I have been playing around with some questions on Project Euler over the past couple of days. In general, I like PE for a number of reasons. First, its a site that challenges people to think mathematically, which is always good. It appeals to a couple of my friends who aren’t very strong coders, probably because you dont need a huge coding or algorithms background to attack first 20 problems or so. Hopefully it will lead to them getting more comfortable with brain teaser/coding questions and they can start doing things like Topcoder or the problems on the UVA judge (can’t find a working link right now). Second, not everything requires code to answer, sometimes its just a simple equation evaluation (if you know the right equation) and in general it forces coders to get closer to the math. A lot of times I feel that we lose sight of the fact that we are applied mathematicians and should look at some of the mathematical properties of a problem before we start banging away at the keys or looking for a recurrence relation that we can DP on. Actually, in my Combinatorics class in the fall, I suggested we could solve the lattice path counting problem using a recurrence relation and received a response of “ah, yes that is how a computer scientist would think, but we mathematicians can do better” (it was said in a loving and European way).

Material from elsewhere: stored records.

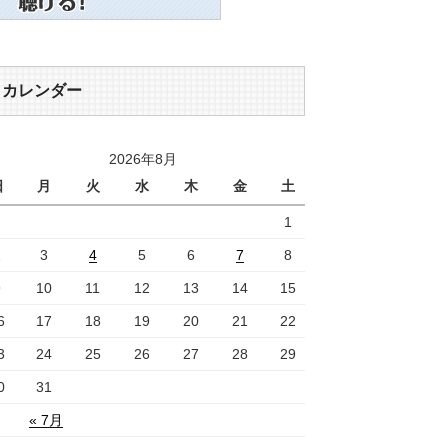
カレンダー
2026年8月
日
月
火
水
木
金
土
1
2
3
4
5
6
7
8
9
10
11
12
13
14
15
6
17
18
19
20
21
22
3
24
25
26
27
28
29
0
31
« 7月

However, I have some reservations in the fact that most of the problems, at least on the first page, seem to involve simple computations, but adds in difficulty by putting in very large numbers. I guess it’s just a little annoying to have the right algorithm, but have to change data types from “int” to “long long” or just give up on the problem because it requires the use of some big int class.
Anyway, I found one problem that I really did like (problem 24 for those who are interested). The generalized version of the problem is as follows: Given N digits, determine the Kth permutation of the digits (that number K is determined by its position in the lexicographic ordering of all the permutations). So for example, if we were given 1 2 3 and told to find the 4th permutation, we would get 123 as the first, 132 as the second, 213 as the third and 231 as the 4th (the 5th would be 312 and 321 for the 6th). Now, I would like to give this problem at one of our programming competitions and make N semi-large (but small enough such that N! fits with in a 64-bit int). This is one of those problems that has a very obvious brute force solution, but the lack of a small bound on N destroys that approach, thus forcing the programmers to actually think about the problem. The BF approach would be to iterate through every permutation until you hit K (some programmers may not know a standard library call to a next_permutation function, so the problem might be a little bit tougher). Still, it isn’t that hard to come up with a good solution for this problem, so let me talk about that.

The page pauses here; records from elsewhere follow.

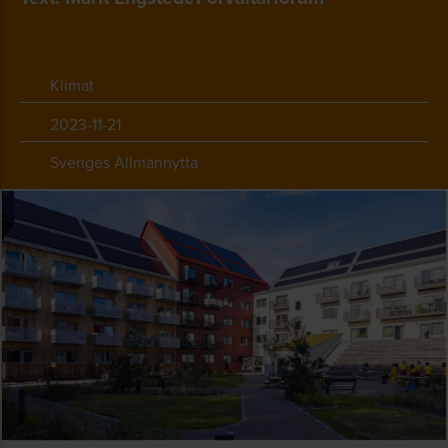
Klimat
2023-11-21
Sveriges Allmännytta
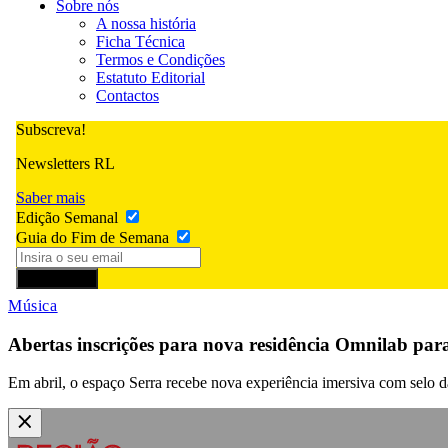
Sobre nós
A nossa história
Ficha Técnica
Termos e Condições
Estatuto Editorial
Contactos
Subscreva!
Newsletters RL
Saber mais
Edição Semanal
Guia do Fim de Semana
Subscrever
Música
Abertas inscrições para nova residência Omnilab par
Em abril, o espaço Serra recebe nova experiência imersiva com selo d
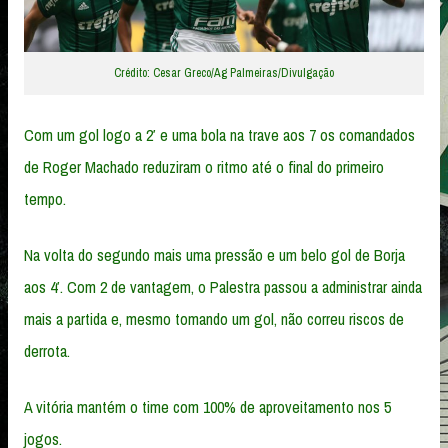
Crédito: Cesar Greco/Ag Palmeiras/Divulgação
Com um gol logo a 2′ e uma bola na trave aos 7 os comandados
de Roger Machado reduziram o ritmo até o final do primeiro
tempo.
Na volta do segundo mais uma pressão e um belo gol de Borja
aos 4′. Com 2 de vantagem, o Palestra passou a administrar ainda
mais a partida e, mesmo tomando um gol, não correu riscos de
derrota.
A vitória mantém o time com 100% de aproveitamento nos 5
jogos.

One of the nice things about permutation questions is that they usually lend nice recursive solutions, which is my favorite thing to work with. We notice that if we have N elements and we fix the first element, then we have (N-1)! permutations that we can construct. So if K <= (N-1)! then we know that the first element in the solution is the first element in the list. So now it really comes down to finding the Kth permutation of the remaining N-1 digits. If K > (N-1)! , then we know that the first element in the list cannot be the first element in the solution, so we must now switch elements. Since digit D can have (N-1)! permutations constructed with D as the first element, we must find the smallest position i such that i*(N-1)! >= K, and then switch the first element with that ith element. Now its a matter of finding the (K- ((i-1)*(N-1)!))th permutation of the remaining N-1 digits. That expression is a little scary, so let me explain it. Notice that if we had the digits 12345, the first 4! = 24 permutations would all begin with 1. So if we wanted to find the 25th permutation, we realize that 1 cant be the first permutation since it only heads the first 24 permutations, so we switch with the next lexicographic digit, which is 2 in this case. Since we already covered 24 permutations, we really only need to find the 1st permutation with 2 at the beginning, or the first permutation of the digits 1345.

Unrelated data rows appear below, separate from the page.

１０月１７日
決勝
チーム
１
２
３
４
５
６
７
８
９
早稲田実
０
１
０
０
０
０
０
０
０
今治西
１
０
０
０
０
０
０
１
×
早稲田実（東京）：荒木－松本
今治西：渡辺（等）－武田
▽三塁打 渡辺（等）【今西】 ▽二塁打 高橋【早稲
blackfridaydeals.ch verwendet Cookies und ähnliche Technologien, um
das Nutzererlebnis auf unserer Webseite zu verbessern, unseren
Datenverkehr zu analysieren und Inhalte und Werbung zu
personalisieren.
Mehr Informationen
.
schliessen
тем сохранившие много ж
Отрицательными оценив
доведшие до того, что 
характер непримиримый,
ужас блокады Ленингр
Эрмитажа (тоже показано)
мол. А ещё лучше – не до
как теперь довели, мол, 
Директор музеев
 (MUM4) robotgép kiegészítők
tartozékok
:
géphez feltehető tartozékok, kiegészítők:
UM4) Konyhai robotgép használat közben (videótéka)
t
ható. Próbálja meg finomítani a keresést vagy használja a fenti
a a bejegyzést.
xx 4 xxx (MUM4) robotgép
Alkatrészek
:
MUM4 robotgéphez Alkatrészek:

So we modified the permutation number we were looking for by subtracting (i-1)*(N-1)! or the number of permutations that we already ruled out cant be the solution permutation, from the permutation that we are looking for. Again, i is the smallest position such that i*(N-1)! >= K. I am much better at explaining things in person, I swear.
Anyway, if we had put all of this mess together in an algorithm, we get a running time of O(nlgn) if we search for that i cleverly (binary search), which significantly kicks the ass of the brute force O(n!) algorithm. Regardless of this convoluted explanation, its a pretty simple algorithm but it makes you feel nice and special after you are done. I think its a pretty gentle problem to get people to think beyond the obvious, which is something that I strive for with the problems that I write. I have previously done that by beating them over the head with 2 dimensional DP problems, but then that gives people with no algorithms experience no chance at them. This type of problem gives anyone with a knowledge of permutations and basic recursion a decent shot. Since no one reads this blog anyway, I think I should be safe in giving it as a problem in one of this year’s competitions.